May 19, 1956
Dear Miss Wendy:
The poem might have been entitled 'The Professor Goes Fishing.' That is his engrossing hobby and he is always glad when the final examinations in May are marked.
When a student fails in a subject, a 'star' or 'asterisk' is attached to that subject in the published class-list. The professor has been continually bored with marking papers, so much so that his face might be considered as resembling an 'asterisk' a dull one at that.
Now that May is over, he is free; he assembles his fishing gear for, let us say, trolling, and starts off in his boat for the lake. After an indefinite time he hooks a big one a very big one. For an instant he doesn't know how big it is; then he realizes the size and while he is reeling or 'hauling' in, everything in the world seems to disappear or to be unimportant in the excitement which makes his 'asterisk' face glow. The sun and the sky are merely reflections in the water.
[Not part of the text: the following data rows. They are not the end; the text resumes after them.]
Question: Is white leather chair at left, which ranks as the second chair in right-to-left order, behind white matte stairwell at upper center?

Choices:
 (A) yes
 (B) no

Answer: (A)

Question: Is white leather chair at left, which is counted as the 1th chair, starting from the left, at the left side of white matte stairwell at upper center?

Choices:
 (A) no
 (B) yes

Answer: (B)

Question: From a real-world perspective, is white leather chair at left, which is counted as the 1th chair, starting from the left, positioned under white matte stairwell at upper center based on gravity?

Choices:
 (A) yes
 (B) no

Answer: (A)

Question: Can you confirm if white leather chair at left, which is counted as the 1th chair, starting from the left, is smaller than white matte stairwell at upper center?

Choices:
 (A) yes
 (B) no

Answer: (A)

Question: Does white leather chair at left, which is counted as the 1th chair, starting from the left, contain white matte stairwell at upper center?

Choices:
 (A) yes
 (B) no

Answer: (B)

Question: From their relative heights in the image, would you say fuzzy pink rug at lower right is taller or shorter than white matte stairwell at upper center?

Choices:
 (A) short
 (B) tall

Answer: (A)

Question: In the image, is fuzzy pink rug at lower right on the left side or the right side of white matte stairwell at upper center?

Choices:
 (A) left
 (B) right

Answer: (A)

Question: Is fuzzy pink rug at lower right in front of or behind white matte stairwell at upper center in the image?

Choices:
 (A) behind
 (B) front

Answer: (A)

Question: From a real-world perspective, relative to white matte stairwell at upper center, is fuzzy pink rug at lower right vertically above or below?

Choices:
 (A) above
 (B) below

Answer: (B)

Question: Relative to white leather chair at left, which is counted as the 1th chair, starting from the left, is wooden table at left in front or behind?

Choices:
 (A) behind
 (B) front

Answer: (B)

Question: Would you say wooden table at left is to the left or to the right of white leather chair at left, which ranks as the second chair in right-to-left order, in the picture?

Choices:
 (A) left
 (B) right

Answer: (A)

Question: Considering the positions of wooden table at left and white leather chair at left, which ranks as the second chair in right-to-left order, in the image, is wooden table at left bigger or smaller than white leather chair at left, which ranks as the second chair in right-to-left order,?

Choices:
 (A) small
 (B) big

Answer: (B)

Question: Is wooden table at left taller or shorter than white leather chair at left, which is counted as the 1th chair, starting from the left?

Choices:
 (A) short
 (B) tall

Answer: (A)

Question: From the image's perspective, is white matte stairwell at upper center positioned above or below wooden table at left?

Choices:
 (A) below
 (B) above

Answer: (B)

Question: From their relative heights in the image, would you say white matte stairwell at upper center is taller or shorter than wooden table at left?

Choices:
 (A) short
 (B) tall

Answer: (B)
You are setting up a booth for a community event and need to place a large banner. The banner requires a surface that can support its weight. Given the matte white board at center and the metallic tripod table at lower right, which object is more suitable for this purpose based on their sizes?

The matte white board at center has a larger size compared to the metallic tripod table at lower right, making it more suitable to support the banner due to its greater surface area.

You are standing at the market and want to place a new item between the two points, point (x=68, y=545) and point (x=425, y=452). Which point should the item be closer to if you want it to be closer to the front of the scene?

The class-room, the examinations, the failure, etc., etc., are all forgotten. He thinks no more of May or of September (when the Supplementals begin).
His whole life of, say, seventy years is concentrated in that one hour of 'hauling him in.' This hardly accords with the teenager reference though I think the poem could be so interpreted provided enough imaginative license came to the reader's assistance.
In Absentia refers to his thought even more than to his physical absence from the classroom.